Releases all the device resources acquired by session

setup()

Returns

None

Usage example
session.setup() 

Loads the network to the device.

Network is usually loaded during first call of run. If this is called before that, network will be already loaded when first run is called.

run(input_dict)

Returns

A dict with output_name and output_value of inference

Usage example
output = session.run(input_dict)    

input_dict should have input_name as key and value should be a numpy array

run_benchmark()

Returns

inf_completed: Total number of inferences run inf_rate: Inf/Sec of the model inf_time: total time taken to run inferences batch_size: Batch Size used by model

Usage example
inf_completed, inf_rate, inf_time, batch_size = session.run_benchmark() 

It accepts following args:

num_inferences: num of inferences to run in benchmarking.
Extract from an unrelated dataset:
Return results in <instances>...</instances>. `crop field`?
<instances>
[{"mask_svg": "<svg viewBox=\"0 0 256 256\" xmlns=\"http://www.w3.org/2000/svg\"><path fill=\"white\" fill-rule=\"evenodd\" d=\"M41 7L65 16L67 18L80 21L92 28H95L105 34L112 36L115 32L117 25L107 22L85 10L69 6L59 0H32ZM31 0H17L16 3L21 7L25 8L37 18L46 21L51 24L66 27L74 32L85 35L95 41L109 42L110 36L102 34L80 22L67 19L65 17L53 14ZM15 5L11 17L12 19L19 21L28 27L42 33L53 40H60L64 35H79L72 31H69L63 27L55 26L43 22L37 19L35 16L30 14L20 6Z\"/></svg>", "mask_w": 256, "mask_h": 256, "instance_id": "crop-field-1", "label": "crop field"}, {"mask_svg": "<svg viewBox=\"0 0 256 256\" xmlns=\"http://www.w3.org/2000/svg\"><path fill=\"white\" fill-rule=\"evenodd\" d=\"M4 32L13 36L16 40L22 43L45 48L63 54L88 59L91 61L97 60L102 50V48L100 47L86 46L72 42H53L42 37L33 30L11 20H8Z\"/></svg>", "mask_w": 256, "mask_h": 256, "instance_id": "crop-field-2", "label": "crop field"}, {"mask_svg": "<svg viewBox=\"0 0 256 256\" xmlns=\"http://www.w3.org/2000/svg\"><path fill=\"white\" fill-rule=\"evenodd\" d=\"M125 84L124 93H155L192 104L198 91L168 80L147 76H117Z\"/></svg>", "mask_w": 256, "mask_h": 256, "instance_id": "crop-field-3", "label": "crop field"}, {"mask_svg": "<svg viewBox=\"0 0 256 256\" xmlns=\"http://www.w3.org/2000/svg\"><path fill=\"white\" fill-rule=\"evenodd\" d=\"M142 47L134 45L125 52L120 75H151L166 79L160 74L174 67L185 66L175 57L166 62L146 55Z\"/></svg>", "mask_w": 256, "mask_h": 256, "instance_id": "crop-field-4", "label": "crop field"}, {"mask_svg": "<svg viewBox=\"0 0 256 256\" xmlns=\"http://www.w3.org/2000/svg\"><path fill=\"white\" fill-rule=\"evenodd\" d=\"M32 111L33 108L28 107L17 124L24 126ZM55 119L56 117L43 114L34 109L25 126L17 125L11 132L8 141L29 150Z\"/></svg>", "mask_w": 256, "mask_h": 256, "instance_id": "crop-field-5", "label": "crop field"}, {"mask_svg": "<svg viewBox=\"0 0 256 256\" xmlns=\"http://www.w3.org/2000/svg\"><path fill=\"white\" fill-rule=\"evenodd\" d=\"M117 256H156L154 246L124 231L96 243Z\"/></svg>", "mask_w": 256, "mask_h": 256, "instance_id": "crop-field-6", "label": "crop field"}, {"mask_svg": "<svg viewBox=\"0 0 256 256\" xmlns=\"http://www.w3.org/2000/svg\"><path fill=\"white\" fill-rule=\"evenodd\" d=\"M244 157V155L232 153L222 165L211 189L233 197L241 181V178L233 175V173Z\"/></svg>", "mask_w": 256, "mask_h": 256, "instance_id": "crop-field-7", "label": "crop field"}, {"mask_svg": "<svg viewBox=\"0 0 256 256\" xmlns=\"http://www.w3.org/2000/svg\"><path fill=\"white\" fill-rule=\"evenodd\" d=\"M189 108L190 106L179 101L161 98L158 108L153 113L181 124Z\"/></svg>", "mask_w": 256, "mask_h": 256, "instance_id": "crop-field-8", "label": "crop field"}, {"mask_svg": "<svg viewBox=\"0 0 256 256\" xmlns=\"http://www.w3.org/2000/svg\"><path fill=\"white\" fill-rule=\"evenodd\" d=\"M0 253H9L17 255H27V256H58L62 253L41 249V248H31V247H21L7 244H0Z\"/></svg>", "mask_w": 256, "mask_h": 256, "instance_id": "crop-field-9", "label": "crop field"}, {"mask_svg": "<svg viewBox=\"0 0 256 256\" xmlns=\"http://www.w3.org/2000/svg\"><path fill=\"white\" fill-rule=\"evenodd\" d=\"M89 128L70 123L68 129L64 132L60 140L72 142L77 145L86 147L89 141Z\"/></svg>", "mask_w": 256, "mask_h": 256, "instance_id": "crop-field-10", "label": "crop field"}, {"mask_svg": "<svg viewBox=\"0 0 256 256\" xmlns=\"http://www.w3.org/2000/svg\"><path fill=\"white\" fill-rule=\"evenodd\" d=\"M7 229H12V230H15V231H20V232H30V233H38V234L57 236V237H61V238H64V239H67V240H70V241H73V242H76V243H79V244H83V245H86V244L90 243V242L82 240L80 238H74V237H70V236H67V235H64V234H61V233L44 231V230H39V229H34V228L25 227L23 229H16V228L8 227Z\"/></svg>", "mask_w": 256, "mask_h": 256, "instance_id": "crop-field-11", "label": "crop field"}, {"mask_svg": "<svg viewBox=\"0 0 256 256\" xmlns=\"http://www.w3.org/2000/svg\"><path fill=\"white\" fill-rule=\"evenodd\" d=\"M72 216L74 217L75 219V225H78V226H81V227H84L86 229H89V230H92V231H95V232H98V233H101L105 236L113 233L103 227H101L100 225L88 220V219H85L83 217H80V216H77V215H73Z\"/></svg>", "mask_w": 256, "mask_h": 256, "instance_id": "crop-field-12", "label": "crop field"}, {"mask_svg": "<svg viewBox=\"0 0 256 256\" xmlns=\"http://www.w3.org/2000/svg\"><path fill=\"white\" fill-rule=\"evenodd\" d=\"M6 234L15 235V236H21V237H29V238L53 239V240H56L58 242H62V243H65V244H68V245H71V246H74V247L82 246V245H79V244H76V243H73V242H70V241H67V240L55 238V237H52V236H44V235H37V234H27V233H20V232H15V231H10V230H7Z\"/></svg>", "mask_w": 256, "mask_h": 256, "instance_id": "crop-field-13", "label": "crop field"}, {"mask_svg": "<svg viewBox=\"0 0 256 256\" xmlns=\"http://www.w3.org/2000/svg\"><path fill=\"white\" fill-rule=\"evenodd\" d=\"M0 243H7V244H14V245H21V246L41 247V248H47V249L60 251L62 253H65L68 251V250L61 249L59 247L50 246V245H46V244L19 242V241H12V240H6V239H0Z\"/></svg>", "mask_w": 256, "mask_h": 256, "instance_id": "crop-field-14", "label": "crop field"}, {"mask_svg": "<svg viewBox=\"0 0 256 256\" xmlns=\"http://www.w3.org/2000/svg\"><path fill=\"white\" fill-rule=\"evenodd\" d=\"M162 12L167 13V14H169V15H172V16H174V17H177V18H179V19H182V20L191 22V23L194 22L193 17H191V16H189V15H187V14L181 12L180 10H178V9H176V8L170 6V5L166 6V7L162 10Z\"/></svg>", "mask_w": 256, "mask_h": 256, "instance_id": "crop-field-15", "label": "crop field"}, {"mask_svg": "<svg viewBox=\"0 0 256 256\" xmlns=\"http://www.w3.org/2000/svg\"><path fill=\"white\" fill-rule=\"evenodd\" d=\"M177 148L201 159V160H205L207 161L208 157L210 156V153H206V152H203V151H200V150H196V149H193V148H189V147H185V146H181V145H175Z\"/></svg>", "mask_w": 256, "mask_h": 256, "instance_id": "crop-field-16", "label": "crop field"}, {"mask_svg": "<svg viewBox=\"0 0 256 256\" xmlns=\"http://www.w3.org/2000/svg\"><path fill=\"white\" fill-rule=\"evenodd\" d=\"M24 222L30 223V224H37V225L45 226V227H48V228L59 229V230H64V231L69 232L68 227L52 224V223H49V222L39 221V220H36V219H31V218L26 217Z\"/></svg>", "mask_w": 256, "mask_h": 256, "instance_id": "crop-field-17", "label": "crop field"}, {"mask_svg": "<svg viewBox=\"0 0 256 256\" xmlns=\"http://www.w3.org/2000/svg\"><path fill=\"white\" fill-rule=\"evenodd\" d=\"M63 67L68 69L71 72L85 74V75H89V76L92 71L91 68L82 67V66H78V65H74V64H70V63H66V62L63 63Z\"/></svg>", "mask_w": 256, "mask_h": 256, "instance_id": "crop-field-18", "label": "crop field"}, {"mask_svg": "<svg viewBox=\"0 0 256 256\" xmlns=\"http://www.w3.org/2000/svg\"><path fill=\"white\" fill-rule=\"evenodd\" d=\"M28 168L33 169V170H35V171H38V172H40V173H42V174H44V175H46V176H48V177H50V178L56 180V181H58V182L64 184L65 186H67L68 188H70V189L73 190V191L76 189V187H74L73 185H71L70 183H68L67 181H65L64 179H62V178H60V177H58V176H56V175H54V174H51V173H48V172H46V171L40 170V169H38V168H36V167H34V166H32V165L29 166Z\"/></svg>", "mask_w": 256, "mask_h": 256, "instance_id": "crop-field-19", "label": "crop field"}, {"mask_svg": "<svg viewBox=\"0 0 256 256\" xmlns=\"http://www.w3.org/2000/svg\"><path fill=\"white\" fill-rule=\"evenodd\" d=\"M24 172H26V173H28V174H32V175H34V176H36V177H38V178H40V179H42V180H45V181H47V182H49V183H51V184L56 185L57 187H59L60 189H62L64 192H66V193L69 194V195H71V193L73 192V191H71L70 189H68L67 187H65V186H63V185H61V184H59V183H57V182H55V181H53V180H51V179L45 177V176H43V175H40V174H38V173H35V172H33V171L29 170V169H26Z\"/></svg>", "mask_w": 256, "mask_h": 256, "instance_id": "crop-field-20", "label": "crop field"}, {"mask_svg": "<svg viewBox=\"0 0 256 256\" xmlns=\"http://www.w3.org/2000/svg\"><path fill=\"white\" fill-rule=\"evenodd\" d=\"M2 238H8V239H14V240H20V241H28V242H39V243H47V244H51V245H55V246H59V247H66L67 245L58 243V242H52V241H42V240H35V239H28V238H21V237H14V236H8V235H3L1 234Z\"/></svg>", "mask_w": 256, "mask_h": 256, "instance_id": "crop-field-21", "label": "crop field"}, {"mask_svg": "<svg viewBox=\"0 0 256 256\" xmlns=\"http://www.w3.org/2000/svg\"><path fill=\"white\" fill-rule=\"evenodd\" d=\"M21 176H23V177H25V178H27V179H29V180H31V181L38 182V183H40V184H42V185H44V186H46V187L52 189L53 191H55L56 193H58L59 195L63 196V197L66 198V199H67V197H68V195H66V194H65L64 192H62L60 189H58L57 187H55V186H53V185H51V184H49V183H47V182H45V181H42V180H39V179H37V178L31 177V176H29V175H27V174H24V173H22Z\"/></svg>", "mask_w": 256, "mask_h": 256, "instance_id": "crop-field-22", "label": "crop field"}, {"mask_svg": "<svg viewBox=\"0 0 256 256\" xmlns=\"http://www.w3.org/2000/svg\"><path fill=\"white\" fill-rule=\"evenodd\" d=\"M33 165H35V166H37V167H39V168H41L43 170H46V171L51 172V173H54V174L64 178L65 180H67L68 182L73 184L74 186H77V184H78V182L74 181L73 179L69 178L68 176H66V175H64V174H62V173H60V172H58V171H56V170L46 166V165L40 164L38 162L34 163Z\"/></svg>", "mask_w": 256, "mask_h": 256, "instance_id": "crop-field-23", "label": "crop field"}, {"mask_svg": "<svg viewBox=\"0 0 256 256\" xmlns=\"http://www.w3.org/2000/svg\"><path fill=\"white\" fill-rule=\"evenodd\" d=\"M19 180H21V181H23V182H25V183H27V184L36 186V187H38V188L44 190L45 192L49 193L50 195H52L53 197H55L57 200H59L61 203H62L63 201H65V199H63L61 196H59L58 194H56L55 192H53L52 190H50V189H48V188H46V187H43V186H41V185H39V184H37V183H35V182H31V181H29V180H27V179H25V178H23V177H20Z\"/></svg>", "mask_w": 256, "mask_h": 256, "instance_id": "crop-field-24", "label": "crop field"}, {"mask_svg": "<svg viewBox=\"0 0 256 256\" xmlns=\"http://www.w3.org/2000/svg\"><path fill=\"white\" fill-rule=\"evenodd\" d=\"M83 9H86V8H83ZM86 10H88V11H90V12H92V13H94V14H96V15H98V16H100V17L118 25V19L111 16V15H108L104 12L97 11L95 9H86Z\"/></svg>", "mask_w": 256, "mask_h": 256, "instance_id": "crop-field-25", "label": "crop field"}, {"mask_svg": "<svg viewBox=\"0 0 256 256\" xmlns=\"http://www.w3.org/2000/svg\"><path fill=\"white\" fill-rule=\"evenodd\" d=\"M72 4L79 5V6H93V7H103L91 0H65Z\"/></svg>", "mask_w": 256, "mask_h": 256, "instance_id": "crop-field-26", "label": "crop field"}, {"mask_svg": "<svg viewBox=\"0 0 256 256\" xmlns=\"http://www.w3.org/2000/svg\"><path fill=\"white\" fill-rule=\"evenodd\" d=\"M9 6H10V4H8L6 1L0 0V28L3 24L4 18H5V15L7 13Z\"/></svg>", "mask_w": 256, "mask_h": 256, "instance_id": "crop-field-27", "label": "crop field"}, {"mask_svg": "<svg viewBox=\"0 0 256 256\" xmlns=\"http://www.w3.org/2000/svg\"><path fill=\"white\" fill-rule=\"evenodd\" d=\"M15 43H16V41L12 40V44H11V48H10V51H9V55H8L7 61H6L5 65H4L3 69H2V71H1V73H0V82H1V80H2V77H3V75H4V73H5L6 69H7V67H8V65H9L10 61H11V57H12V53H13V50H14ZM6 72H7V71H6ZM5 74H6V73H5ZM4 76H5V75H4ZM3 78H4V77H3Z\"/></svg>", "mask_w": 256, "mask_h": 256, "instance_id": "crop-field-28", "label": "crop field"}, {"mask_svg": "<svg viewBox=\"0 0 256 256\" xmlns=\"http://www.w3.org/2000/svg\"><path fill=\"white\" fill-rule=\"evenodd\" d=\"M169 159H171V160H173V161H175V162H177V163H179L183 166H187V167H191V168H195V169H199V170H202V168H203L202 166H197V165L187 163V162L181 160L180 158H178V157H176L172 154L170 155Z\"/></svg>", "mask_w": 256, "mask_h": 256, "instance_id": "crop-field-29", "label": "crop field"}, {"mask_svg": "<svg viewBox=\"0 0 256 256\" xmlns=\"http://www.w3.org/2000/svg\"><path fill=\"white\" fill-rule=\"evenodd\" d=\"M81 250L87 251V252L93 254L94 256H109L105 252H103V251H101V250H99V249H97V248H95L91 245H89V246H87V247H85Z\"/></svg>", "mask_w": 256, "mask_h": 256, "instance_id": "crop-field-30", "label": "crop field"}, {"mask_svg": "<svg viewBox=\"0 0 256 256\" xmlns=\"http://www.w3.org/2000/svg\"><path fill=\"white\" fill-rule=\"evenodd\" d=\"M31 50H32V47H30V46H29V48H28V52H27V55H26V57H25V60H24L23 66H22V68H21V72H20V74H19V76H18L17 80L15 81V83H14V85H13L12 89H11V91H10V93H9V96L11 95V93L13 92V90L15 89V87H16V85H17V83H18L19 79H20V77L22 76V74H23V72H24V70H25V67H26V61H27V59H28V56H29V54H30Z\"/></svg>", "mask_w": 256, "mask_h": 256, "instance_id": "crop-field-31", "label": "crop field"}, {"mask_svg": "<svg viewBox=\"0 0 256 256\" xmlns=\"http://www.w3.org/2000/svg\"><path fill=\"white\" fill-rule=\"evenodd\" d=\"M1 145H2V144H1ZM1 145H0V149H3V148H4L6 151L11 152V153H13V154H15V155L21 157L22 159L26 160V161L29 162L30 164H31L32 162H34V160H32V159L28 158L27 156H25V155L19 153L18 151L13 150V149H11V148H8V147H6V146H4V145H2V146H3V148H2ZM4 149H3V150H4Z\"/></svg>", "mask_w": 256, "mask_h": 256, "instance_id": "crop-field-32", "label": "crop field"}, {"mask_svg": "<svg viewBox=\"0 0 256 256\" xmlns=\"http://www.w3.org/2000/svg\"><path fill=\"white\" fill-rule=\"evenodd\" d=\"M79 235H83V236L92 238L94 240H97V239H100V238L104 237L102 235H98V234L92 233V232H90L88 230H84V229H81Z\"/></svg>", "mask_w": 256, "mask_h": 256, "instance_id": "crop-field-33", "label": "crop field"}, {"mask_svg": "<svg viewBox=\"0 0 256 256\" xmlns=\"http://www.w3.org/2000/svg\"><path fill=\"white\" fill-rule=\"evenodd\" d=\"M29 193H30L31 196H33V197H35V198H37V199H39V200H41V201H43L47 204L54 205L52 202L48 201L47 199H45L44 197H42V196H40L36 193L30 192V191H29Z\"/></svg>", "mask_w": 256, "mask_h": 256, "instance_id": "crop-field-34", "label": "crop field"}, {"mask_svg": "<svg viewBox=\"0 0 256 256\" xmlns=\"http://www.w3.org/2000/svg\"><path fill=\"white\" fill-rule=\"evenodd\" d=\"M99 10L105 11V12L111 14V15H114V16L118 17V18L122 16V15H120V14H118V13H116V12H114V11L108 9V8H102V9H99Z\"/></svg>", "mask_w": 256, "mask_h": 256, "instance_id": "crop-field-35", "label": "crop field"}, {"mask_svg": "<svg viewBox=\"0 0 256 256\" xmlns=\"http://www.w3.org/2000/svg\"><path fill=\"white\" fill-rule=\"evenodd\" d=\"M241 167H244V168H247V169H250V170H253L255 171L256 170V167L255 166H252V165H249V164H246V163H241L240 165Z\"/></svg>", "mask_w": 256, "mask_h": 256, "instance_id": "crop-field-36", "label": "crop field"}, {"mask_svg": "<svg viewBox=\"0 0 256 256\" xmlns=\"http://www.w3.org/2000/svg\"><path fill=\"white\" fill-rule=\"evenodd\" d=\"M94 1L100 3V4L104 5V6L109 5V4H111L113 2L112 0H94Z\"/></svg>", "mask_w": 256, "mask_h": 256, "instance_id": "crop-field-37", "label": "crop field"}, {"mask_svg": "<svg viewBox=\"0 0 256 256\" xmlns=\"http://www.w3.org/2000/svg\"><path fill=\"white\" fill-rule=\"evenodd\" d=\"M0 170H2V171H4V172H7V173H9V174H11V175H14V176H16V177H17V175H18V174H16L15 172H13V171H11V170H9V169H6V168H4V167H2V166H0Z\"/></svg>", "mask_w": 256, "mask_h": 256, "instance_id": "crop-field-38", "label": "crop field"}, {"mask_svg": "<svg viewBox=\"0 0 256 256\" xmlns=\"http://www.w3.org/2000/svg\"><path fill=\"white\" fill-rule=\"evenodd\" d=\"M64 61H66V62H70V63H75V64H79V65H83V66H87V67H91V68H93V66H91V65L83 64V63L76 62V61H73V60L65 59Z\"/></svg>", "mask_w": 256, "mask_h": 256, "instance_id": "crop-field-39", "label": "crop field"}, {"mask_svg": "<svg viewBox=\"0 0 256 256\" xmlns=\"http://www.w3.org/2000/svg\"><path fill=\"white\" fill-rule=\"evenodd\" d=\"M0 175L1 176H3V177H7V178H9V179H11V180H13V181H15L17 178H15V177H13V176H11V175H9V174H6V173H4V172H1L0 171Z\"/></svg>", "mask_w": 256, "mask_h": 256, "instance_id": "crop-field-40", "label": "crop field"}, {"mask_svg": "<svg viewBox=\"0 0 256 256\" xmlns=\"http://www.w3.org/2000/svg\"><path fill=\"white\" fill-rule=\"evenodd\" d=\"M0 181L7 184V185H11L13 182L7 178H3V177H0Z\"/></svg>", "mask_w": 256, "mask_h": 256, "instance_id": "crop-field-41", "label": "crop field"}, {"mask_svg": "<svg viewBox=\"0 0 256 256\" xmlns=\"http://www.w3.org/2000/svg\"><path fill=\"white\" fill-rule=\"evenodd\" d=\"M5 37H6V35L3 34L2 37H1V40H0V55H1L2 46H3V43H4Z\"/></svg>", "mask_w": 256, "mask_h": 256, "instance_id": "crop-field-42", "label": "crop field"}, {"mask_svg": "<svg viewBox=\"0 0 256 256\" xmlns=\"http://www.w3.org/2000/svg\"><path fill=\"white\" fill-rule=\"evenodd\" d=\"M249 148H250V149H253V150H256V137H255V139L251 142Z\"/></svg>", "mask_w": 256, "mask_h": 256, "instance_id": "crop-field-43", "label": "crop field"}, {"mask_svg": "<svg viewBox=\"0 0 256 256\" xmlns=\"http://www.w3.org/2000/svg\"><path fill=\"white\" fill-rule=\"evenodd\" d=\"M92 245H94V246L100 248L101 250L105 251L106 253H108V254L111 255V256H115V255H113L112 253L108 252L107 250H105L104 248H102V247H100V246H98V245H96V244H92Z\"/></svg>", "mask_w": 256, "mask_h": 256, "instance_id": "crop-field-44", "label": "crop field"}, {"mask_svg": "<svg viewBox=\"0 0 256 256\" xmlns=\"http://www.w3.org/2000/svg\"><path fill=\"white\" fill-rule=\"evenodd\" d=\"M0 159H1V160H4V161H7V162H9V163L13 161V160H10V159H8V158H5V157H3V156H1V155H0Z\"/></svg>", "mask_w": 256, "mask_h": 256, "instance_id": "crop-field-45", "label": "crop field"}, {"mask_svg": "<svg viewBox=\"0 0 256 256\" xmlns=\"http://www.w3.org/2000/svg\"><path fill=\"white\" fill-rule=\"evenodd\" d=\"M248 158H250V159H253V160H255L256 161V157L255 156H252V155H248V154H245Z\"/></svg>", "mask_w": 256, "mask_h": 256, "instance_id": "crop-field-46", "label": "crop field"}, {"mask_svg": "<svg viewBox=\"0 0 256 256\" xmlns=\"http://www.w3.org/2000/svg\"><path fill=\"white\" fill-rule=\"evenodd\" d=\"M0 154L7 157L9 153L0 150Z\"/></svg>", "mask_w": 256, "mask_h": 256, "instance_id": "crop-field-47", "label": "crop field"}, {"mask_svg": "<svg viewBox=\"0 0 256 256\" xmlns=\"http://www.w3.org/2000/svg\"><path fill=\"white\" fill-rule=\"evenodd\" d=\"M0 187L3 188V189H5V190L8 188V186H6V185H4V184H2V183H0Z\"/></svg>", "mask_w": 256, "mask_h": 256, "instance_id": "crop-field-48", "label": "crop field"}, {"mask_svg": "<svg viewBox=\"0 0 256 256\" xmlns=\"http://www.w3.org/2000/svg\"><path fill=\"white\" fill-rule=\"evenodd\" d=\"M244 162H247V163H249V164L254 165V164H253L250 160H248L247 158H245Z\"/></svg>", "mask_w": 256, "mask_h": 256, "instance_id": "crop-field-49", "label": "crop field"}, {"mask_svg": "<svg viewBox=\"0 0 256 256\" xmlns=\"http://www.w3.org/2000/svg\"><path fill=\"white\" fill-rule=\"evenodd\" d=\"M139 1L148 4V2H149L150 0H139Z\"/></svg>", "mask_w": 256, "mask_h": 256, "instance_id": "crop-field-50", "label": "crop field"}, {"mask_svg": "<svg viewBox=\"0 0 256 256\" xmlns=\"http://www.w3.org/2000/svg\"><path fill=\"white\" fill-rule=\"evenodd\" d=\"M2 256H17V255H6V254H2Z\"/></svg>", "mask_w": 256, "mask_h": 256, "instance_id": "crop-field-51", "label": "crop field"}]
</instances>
Default 40 inf_time: duration for which inference is to be run in seconds. Default None input_dict: Input to be used in inference. Default random

Note

num_inferences and time cannot be used together.

This API uses C++ benchmarking APIs and doesn't take into account python overheads

update_backend_options(**kwargs)

Returns

None

Usage example
session.update_backend_options(num_activations = 2)     

Update option specified in kwargs

For example:

num_activation, dev_id, set_size can be configured with this API.